WE all want our children to have “the best”, and sometimes that might seem like the best prom dress, the best graduation present, the best summer camp experience ... the list goes on. But in our relentless focus on the best things, we often lose sight of what’s really important – the gifts that can’t be bought.
Below is a list of intangible gifts we can give our children, which help nurture healthy children, so they can reach their full potential. These gifts will help children develop the best qualities: being respectful, responsible, resilient and compassionate.
1. Your time, presence and connection
You may spend a lot of time with your children and still not really be there for them. Children need your presence. This means “tuning in”, listening, responding from your heart rather than your head and observing your children with no agenda. In other words, being present and experiencing their beauty and the joy they create in your life. When you are truly present, they will feel your love.
Feelings are not right or wrong – this especially applies to uncomfortable feelings. Expressing feelings is healthy and allows a child to get support and to learn problem solving.
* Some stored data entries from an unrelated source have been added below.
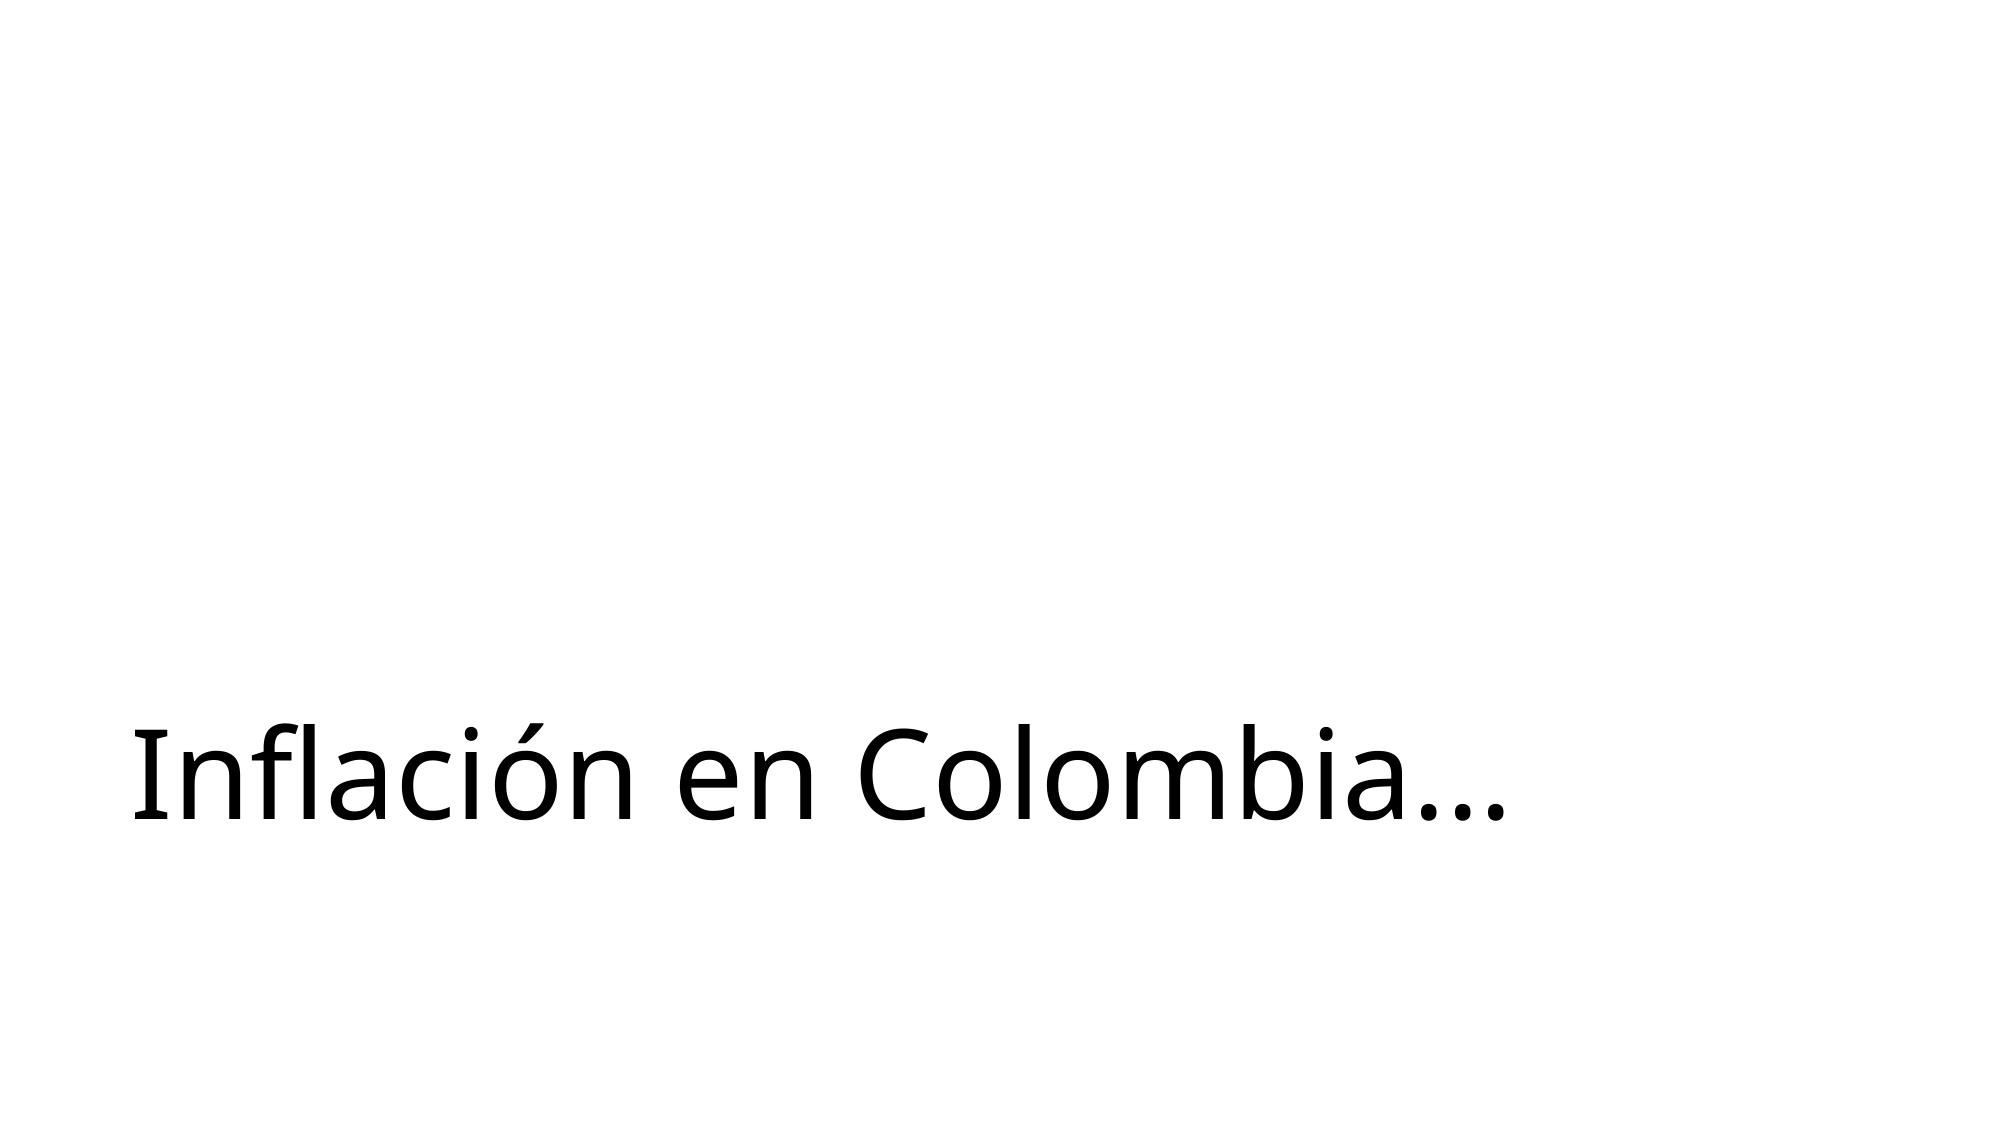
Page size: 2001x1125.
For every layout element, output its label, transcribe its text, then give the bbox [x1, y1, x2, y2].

title Inflación en Colombia... [115, 670, 1841, 888]
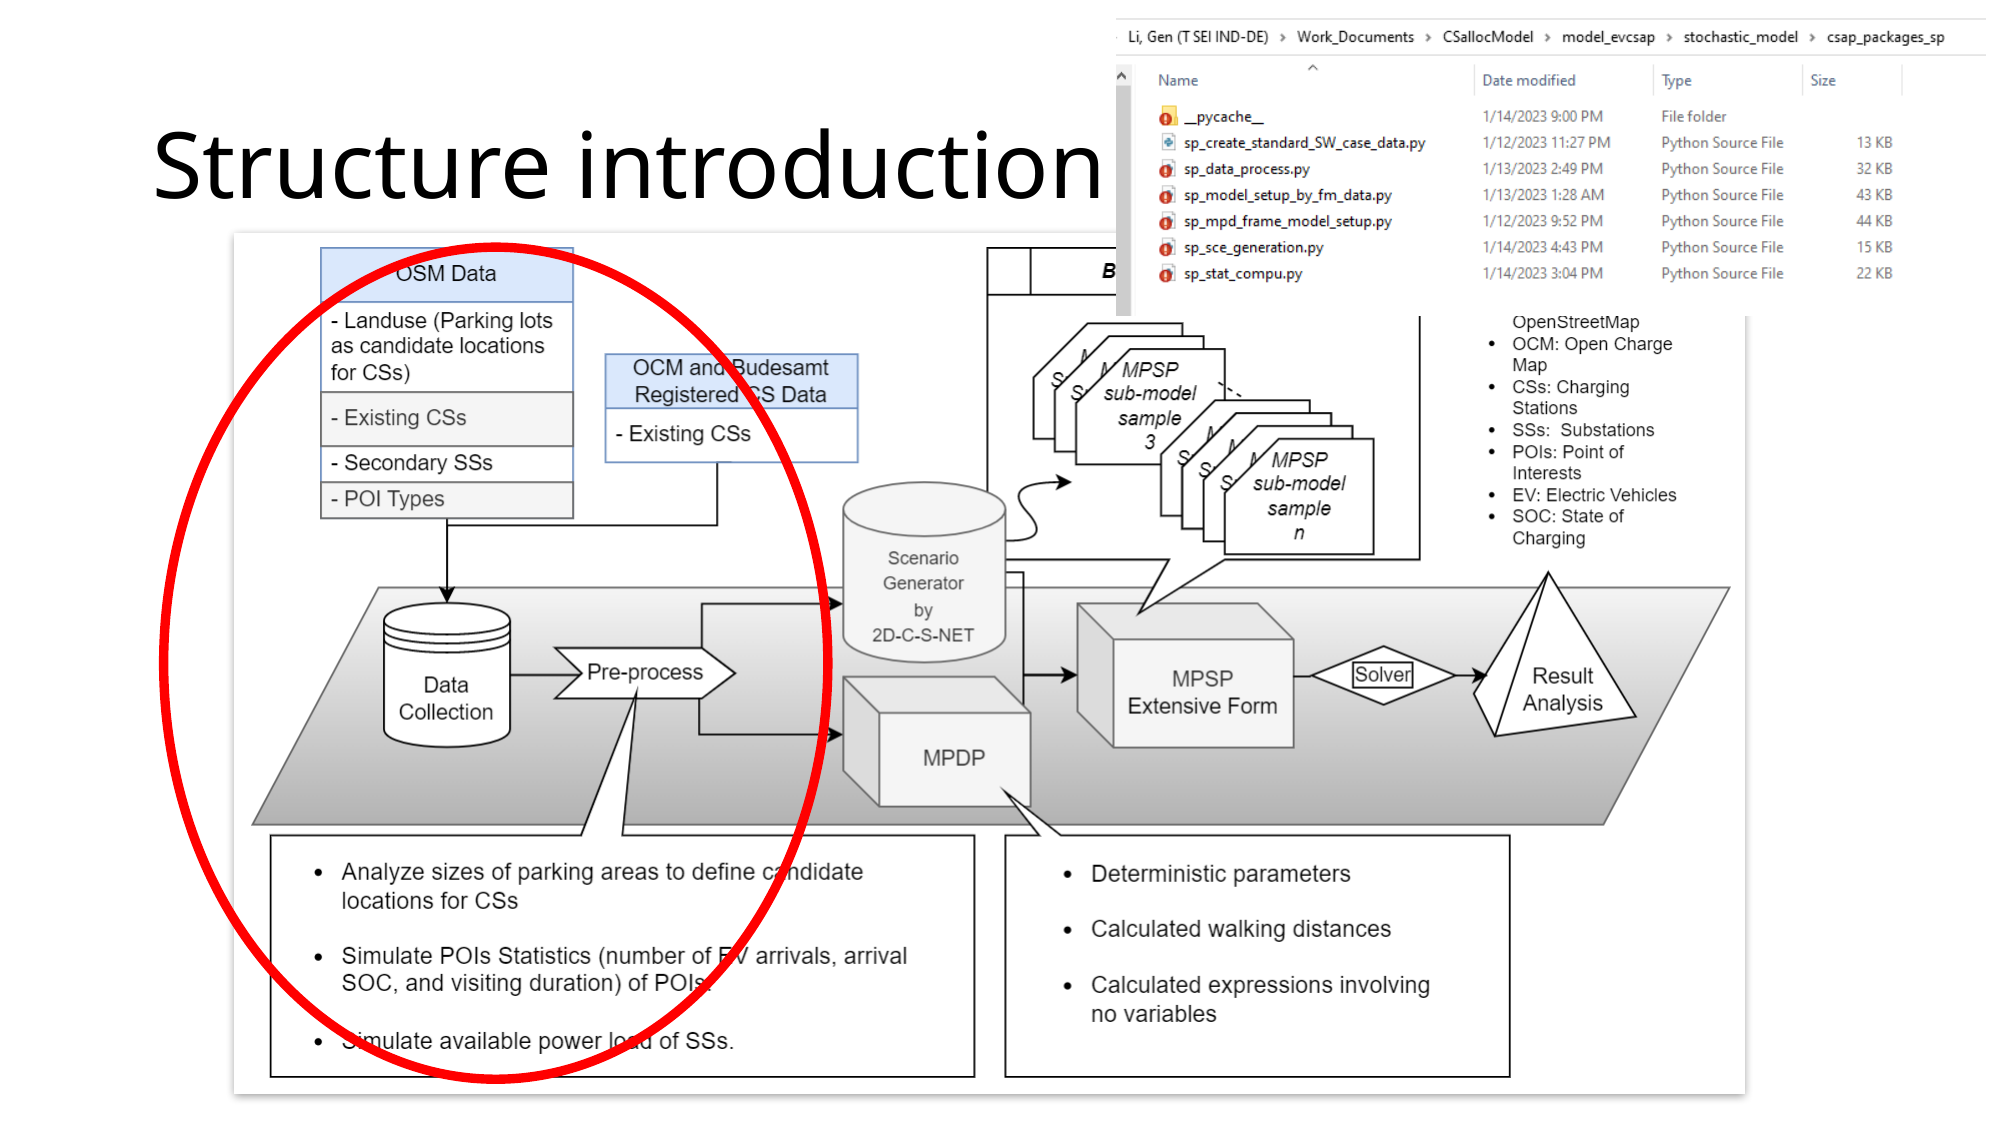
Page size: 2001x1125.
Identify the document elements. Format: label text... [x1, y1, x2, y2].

title Structure introduction [137, 59, 1116, 278]
picture [248, 16, 1986, 1080]
text_box [162, 384, 248, 942]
When parents don’t accept their children’s feelings, there is a consequence: Children disconnect from themselves, and this creates unhappiness as well as misbehaviour.
3. Unconditional love and acceptance
Make sure your child knows that if given a choice of all the children in the world, he or she is the one you would choose, quirks and all.
Empathy is one of the most important parenting tools, and it’s essential for healthy relationships.
Parents need to communicate empathy at every age, especially in the difficult moments. Empathy means letting your child know that you understand how they feel (even when you don’t “like” it).
5. Limits and boundaries
Despite their protests, children need and want limits. Clear, consistent limits and rules based on
your values, provide safety and security. Setting limits teaches children the critical life skill of setting healthy boundaries for themselves.
When children are given the gift of down time and even boredom, they have the opportunity to look inward, to discover themselves, their feelings and their needs. Down time creates an opportunity for them to “take action” in their lives rather than have “action” come to them. It is through down time that creativity emerges and children learn how to be alone without being lonely.
7. Struggle and disappointment
While it is natural for parents to want to protect their children, it is important for them to allow children the freedom to make their own decisions. They need to experiment, make mistakes and fail (yes, fail). If we jump in to solve their problems or rescue them, we deprive them of critical learning opportunities. Through struggle, confidence is built, self-discovery deepens, and perseverance and problem-solving skills develop.
Conflict pushes many parents’ buttons. Because limit-setting and discipline often cause anger and conflict, many parents find themselves avoiding it altogether. However, conflict is part of life and it is OK. In fact, it is through conflict that children learn to understand their emotions, control their impulses, take responsibility, express themselves authentically, move towards solutions and develop empathy.
9. Chores and responsibilities
Chores and responsibilities help children feel valuable to the family. They learn that they are accountable and that there are consequences when they don’t keep their end of the bargain.
10. Mistakes and imperfection
Teach and model for children that everyone makes mistakes and that it’s okay to be imperfect.